Cell Phone Is a Computer for Sentencing Purposes


     (CN) – A Motorola Motorazr V3 is more than just a phone – it is a computer whose use by sex offenders to contact victims gives the judicial system authority to impose longer prison sentences, the 8th Circuit ruled.




     The 8th Circuit is the first federal appeals court to describe a cellular phone as a computer to enforce a harsher sentence, according to the U.S. Attorney’s Office.
     The distinction landed 41-year-old Neil Kramer in the slammer for 14 years instead of 11 years and 8 months for transporting a 15-year-old girl across state lines to have sex with her.
     Kramer admitted to transporting the girl and to having sex with her. In the six months leading up to the offense, Kramer had used his cell phone, a Motorola Motorazr V3, to call the intended victim and send her text messages.
     Finding that Kramer’s cell phone met the description of a computer under federal sentencing guidelines, U.S District Judge Richard Dorr, who presides in Springfield, Mo., gave Kramer a harsher sentence after conviction for using his cell phone to get in contact with the girl.
     According to the U.S. Sentencing Guidelines Manual a computer is “an electronic, magnetic, optical, electrochemical, or other high speed data processing device performing logical, arithmetic, or storage functions, and includes any data storage facility or communications facility directly related to or operating in conjunction with such device.”
     The St. Louis-based federal appeals panel invoked Apple co-founder Steve Wozniak to bolster its finding.
     “Everything has a computer in it nowadays,” the ruling quotes Wozniak as saying.
     Kramer had argued on appeal that the computer must be able to access the Internet, but the three-judge panel disagreed.
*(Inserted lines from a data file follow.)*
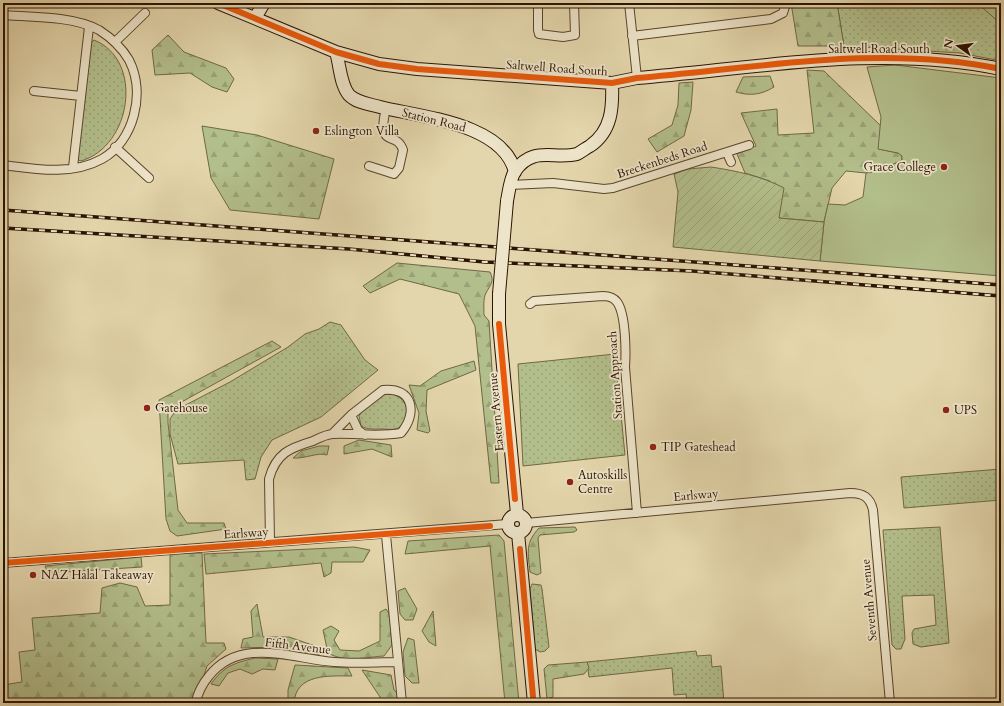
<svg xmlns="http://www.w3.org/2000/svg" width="1004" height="706" viewBox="0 0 1004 706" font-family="Cardo,serif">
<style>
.grass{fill:url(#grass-dots);stroke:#6f6846}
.forest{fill:url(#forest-firs);stroke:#6f6846}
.park{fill:#b2be8b;stroke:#6f6846}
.garden{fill:url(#garden-furrows);stroke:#6f6846}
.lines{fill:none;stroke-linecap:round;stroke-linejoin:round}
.street-casing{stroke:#5a442b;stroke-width:10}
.secondary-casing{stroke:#2c1300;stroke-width:14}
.street{stroke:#ede4c9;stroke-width:8}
.secondary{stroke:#ede4c9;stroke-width:12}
.rail-casing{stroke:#2c1300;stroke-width:3.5}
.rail{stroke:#ede4c9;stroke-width:2;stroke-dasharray:6;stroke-linecap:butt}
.secondary-bridge-casing{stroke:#2c1300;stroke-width:14;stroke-linecap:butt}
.secondary-bridge{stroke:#ede4c9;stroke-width:12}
.cycleway-casing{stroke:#ede4c9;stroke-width:8}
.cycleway{stroke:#e8590c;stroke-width:6}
.poi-dot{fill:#8f2418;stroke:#ede4c9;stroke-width:1.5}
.labels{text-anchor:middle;stroke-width:3.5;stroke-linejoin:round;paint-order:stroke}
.street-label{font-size:12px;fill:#2c1300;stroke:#ede4c9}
.poi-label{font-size:12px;fill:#2c1300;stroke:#ede4c9;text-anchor:start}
</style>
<defs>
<pattern id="grass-dots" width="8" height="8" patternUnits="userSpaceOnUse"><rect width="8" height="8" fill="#b2be8b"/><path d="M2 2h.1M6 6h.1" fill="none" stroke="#99a276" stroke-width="1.8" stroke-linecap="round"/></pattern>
<pattern id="forest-firs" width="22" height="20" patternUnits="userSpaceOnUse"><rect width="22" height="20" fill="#b2be8b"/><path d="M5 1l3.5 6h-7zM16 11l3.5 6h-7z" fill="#99a276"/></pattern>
<pattern id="garden-furrows" width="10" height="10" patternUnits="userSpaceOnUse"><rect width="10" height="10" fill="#b2be8b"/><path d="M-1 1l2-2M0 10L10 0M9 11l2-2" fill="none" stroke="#99a276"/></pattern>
</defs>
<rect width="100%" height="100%" fill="#e4d6ac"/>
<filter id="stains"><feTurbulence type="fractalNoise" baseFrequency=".005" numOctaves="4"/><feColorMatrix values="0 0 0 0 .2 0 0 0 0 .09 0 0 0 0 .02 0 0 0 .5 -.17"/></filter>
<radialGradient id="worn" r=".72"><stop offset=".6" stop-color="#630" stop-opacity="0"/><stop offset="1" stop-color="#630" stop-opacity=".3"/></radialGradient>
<path class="grass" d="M837,3h140l24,20v38l-41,-8 -116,-7z
M94,40c50,20 38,106 -13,121l-5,-2 15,-116z
M330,322l11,3 24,35 13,10 -57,47 -49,23 -11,17 -6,22 -9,1 -2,-20 -66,4 -8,-30v-15l6,-9 54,-28 58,-35 17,-13 14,-5z
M615,354l10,101 -102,11 -5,-102z
M383,395c29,-6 30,30 12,34 -3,1 -8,0 -12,0 -8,0 -15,1 -22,-3l-2,-10 3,-5z
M1001,469v31l-97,8 -3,-31z
M940,527l9,116 -28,4 -8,-3 -1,-11 2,-4 22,-4 -2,-30 -32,1 3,43 -4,10h-5l-4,-4 -9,-115z
M532,584l9,1 1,4 7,58 -4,4 -5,1 -5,-3 -5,-60z
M696,651l1,5 14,-1 1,12 9,-1 3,37h-37l-1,-9 -12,1 -2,-27 -83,9 -2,-15z"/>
<path class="forest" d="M791,3h46l7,43h-46z
M977,3h24v20h-1z
M168,35l16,17 42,16 8,11 -7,13 -15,-5 -22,-14 -35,2 -3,-25z
M807,70l17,1 58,56 -3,22 19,4 4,3v4l-22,11 -14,2 -20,-2 -14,17 -8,34 -45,-4 -9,-37 -25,-8 -8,-19 19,-8 -15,-33 36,-4 1,26 36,-2z
M770,76l4,11c-13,8 -24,9 -38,5l7,-15z
M693,82l-2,28 -7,26 -27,16 -9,-13 24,-14 6,-20 1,-22z
M202,126l55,9 77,24 -15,60 -89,-9 -19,-32z
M397,263l93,9c5,10 0,13 -4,21 -3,5 -2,16 -2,22l5,6 10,162h-8l-16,-157 -16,-32 -59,-15 -30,14 -7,-7z
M272,341l9,6 -103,57 -10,8v11l10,87 9,13h37l2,6 -49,7 -7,-5 -4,-12 -7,-119z
M474,361l2,9 -49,20 -1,21 4,20 -2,2 -11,-3 2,-17 -10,-28 11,1 21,-15z
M359,440l32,5 1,12 -20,-8 -28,5v-8z
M319,446h10l-2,9c-10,-3 -22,4 -34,3l8,-7z
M575,527l2,3 -3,2 -34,3 -2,3 3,35 -4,2 -7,-3c-2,-19 -5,-29 9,-44z
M499,535l5,6 15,162h-14l-15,-157 -85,8 3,-13z
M354,547l16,3 -7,12h-31l-1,11 -7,4 -3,-14 -115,11 -2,-20z
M202,553l4,90h18l2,6 -19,17 -12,37h-192v-18l19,-3 -3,-30 16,-2 -3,-32 68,-5 2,-25 18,-5 17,4 8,19 25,-1v-51z
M141,557l1,10 -94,6 -3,-7z
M405,588l12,21 -4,11h-8l-5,-6 -2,-23z
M257,604l6,33h26l29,10 2,7 -9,2 -34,-9 -36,1 2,-9 10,-2 -2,-26z
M386,609l4,6 2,30 -8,11c-18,1 -39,7 -56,-3l-5,-23 8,-4 8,5 -5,9 6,10 19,1 21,-10v-29z
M433,611l3,35 -7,-4 -7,-11z
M408,638l6,2 5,43h-7l-7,-7 -2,-24z
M255,658l23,1 -3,11 -12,-1 -11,5 -12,-5 -12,4 -9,13 -8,-2c13,-18 23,-21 44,-26z
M587,662l2,6 -5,6 -31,5v18l-6,2 -3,-30 4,-4z
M295,665l53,3 4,8c-22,0 -56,-3 -58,27h-6v-13z
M362,670l29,5 3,15 14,13h-24z"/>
<path class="park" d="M895,65l106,13v198l-181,-15 4,-39 4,-18 17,1 18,-8 3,-24 14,-2 22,-11v-4l-4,-3 -20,-4 3,-32 -14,-50z"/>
<path class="garden" d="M711,167c26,4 50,9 73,21l-5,30 45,4 -4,39 -147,-14 5,-55 -4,-18 14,-5z"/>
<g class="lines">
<g class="street-casing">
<path id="street" d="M538,3v27l1,4 24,3 12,-2 -1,-32
M629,3l8,75
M3,15c28,2 71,1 96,15 11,7 23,18 30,30 17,33 5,81 -27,99 -31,17 -67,10 -99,6
M632,36l139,-17 12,-6 3,-10
M115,42l30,-29
M34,91l47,5
M115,147l34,31
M727,153l4,9
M369,166l25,8 5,-6 4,-18c-7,-21 -27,1 -17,-42
M73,167l16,-140
M510,185l43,-2 51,6 9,-1 136,-43
M530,304l4,-3 69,-5c5,0 11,2 14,6 9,12 9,51 8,65l12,146
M351,415l7,15 7,5
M526,523l324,-30c13,0 20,4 23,17l17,193
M386,535l16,168
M270,542l-1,-63c7,-26 21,-31 44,-38 6,-3 14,-7 20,-7 23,-1 45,3 68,-1 17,-20 12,-46 -18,-43l-32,25 -19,19
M3,563l505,-39
M196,703c1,-9 7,-20 13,-27 32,-40 84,-17 125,-14 22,2 43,0 64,0"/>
</g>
<g class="secondary-casing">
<path id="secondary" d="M218,3l118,49 43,12 38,5 195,14 25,-5c121,-10 243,-34 364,-9
M255,18l9,-15
M336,52c4,13 4,32 13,43 8,8 20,9 31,12 40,10 123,16 135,65
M507,201c2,-10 3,-22 8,-30 18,-26 39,-11 62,-17 4,-2 9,-6 13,-8 22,-15 23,-39 22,-63
M499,294v30l18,190
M508 524a9 9 0 1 1 18 0a9 9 0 1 1-18 0Z
M518,533l16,170"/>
</g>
<use href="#street" class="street"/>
<use href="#secondary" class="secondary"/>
<g class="rail-casing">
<path id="rail" d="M3,210l998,75
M3,228l346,21 136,13 207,9 309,25"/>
</g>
<use href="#rail" class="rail"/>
<g class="secondary-bridge-casing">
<path id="secondary-bridge" d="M499,294l8,-93"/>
</g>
<use href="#secondary-bridge" class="secondary-bridge"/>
<g class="cycleway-casing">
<path id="cycleway" d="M218,3l118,49 43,12 38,5 195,14 25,-5c121,-10 243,-34 364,-9
M499,324l16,175
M520,549l13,148
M3,563l487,-37"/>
</g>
<use href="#cycleway" class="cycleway"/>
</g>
<g class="poi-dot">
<circle cx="316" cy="131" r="4"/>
<circle cx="944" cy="167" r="4"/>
<circle cx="147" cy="408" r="4"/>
<circle cx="946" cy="410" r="4"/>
<circle cx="653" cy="447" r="4"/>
<circle cx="570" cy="482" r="4"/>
<circle cx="33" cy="575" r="4"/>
</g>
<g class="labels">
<g class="street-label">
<text x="879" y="53">Saltwell Road South</text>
<text transform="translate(557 68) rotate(4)" y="4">Saltwell Road South</text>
<text transform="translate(434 120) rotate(14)" y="4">Station Road</text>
<text transform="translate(662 160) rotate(-18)" y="4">Breckenbeds Road</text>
<text transform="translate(615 375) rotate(-94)" y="4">Station Approach</text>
<text transform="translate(496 412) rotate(-95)" y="4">Eastern Avenue</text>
<text transform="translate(696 495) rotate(-5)" y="4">Earlsway</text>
<text transform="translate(246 533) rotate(-4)" y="4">Earlsway</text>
<text transform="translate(869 600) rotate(-95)" y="4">Seventh Avenue</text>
<text transform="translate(298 646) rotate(7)" y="4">Fifth Avenue</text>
</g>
<g class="poi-label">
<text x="324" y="135">Eslington Villa</text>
<text x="936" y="171" text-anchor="end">Grace College</text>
<text x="155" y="412">Gatehouse</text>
<text x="954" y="414">UPS</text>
<text x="661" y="451">TIP Gateshead</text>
<text x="578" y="479">Autoskills<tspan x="578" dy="14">Centre</tspan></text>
<text x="41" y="579">NAZ Halal Takeaway</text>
</g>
</g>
<rect width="1004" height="706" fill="none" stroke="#e4d6ac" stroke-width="16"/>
<rect x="4" y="4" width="996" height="698" fill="none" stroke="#2c1300" stroke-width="2"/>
<rect x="8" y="8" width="988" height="690" fill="none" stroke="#2c1300"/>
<g transform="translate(958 46) rotate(284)" stroke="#ede4c9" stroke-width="3" paint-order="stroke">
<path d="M0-3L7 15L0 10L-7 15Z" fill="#2c1300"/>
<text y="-6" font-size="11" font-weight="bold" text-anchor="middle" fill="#2c1300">N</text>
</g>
<rect width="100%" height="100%" filter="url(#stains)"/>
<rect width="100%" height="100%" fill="url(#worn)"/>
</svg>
     “We acknowledge that a ‘basic’ cellular phone might not easily fit within the colloquial definition of ‘computer,'” Circuit Court Judge Roger L. Wollman wrote for the court. “We are bound, however, not by the common understanding of that word, but by the specific – if broad – definition set forth.”
     The ruling also states that Kramer’s cell phone and all “basic” cell phones clearly fit the sentencing manual’s description of a computer.
     “Indeed, modern cellular phones process data at comparable or faster rates than the desktop computers that existed when [the] statute was enacted,” Wollman added in a footnote.
     “Of course, the enhancement does not apply to every offender who happens to use a computer-controlled microwave or coffeemaker,” Wollman wrote.
     The court found that the application of the enhancement is limited to offenders who use a computer “to communicate directly with a minor or with a person who exercises custody, care, or supervisory control of the minor.”
     “This is a meaningful limitation on the applicability of the enhancement,” Wollman wrote, “but it is no help to Kramer.”
     The 8th Circuit also threw out Kramer’s argument that the government did not sufficiently demonstrate that his phone was a computer.
     It is enough, according the ruling, that the user’s manual for the phone and a printout from Motorola’s website shows that the phone can run software and perform logical, arithmetic and other functions.
     “Now it may be that neither the Sentencing Commission nor Congress anticipated that a cellular phone would be included in that definition,” Wollman mused.
     “As technology continues to develop, [the] statute … may come to capture still additional devices that few industry experts, much less the Commission or Congress, could foresee. But to the extent that such a sweeping definition was unintended or is now inappropriate, it is a matter for the commission or Congress to correct.”